Alternative splicing events responsive to CUGBP1 but not MBNL1 are altered in DM1 heart tissue. (A) Diagram of RT–PCR analysis of alternative splicing. Primers located in exons that flank the alternative exon detect mRNAs that include or skip the variable region. (B) RT–PCR results from heart tissues from three mice in which heart-specific expression of DMPK-CUG960 RNA is induced by Cre-mediated recombination (EpA960/MCM + tam), compared with uninduced bitransgenic animals (EpA960/MCM − tam) and MCM animals expressing only Cre given tamoxifen (MCM + tam).

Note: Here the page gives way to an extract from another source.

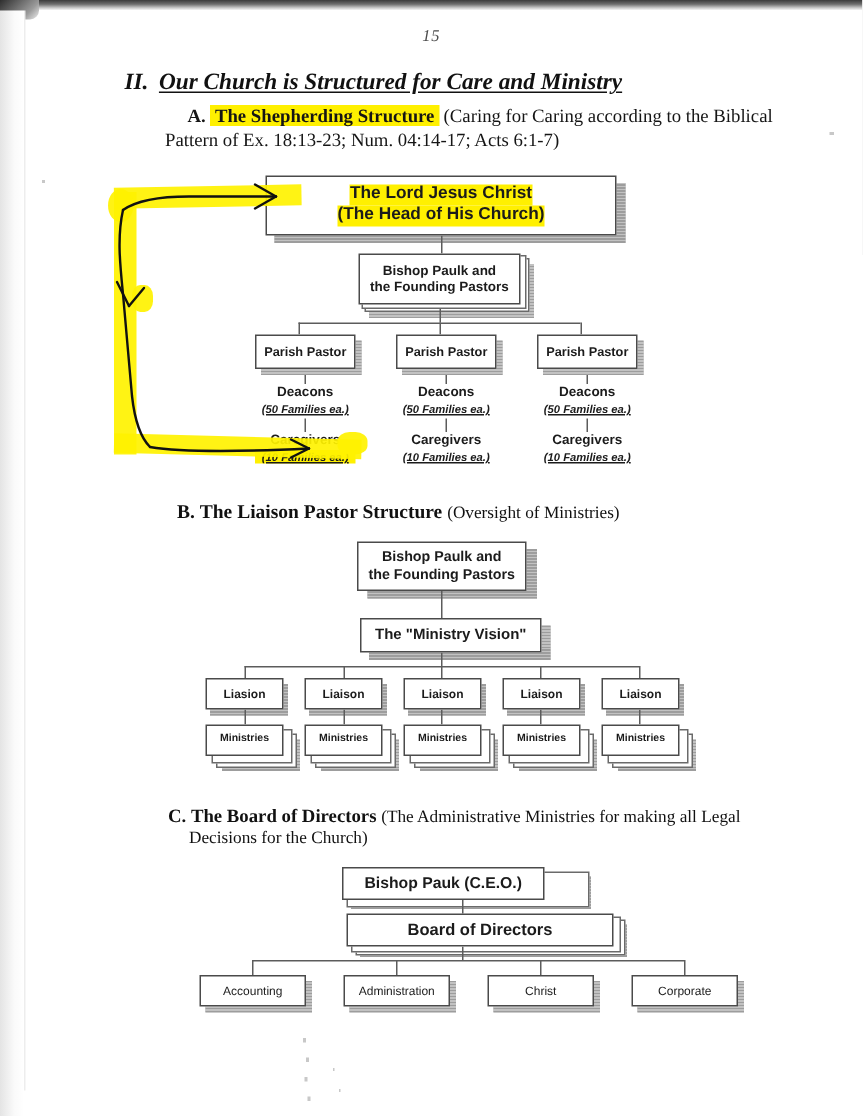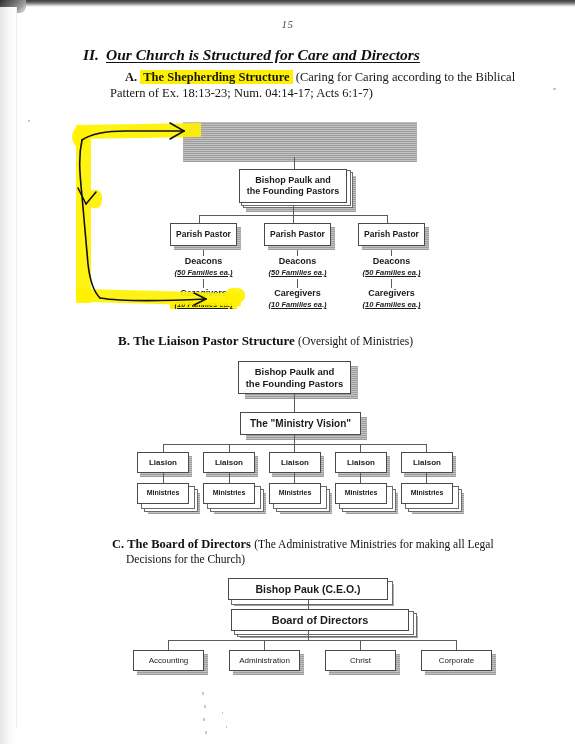"Our Church is Structured for" span.ttl { text: Directors -> Ministry }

Splicing events responsive to CUGBP1 but not MBNL1 are c10orf97, Mfn2, Capzb and Ppfibp1. cTNT and Ablim1 are responsive to MBNL1. Percent of mRNAs including the variable region(s) are calculated. RT–PCR gels are shown in Supplementary Material, Figure S1. (C) Splicing events responsive to CUGBP1 but not MBNL1 are altered in DM1 heart tissue but not non-DM1-dilated cardiomyopathies. For (B) and (C), each histogram represents the percent of mRNA containing the variable region from individual heart samples and the lane order is the same for all six splicing events tested. Analysis of splicing in fetal and adult heart demonstrates transitions that are conserved between mouse and human heart development (16). RT–PCR gels are shown in Supplementary Material, Figure S2.

Figure 4.

M-mode echocardiography analysis indicates that mice overexpressing CUGBP1 exhibit severe functional abnormalities. (A) Representative M-mode echocardiograms before doxycycline administration and at day 8 after doxycycline initiation for bitransgenic MHC-rtTA/TRECUGBP1 and control MHC-rtTA mice. Tracings are from the same two animals before and after dox administration. (B–D) Bitransgenic mice fed doxycycline-containing food showed significantly decreased ejection fractions and significantly increased LVIDs and LVIDd, respectively, when compared with control mice (**P < 0.001 for all results shown). Uninduced bitransgenic animals and MHC-rtTA mice fed 2 g/kg doxycycline in food were grouped for statistical analyses.

Figure 5.

CUGBP1 overexpression in heart produces electrocardiography abnormalities. (A) Representative electrocardiograms are from the same animals before and after doxycycline administration for bitransgenic MHC-rtTA/TRECUGBP1 (+dox) and control MHC-rtTA mice (+dox). (B) Maximal change in PR interval and QRS complex duration from doxycycline day zero is significantly increased in induced bitransgenic mice compared with controls (*P < 0.05).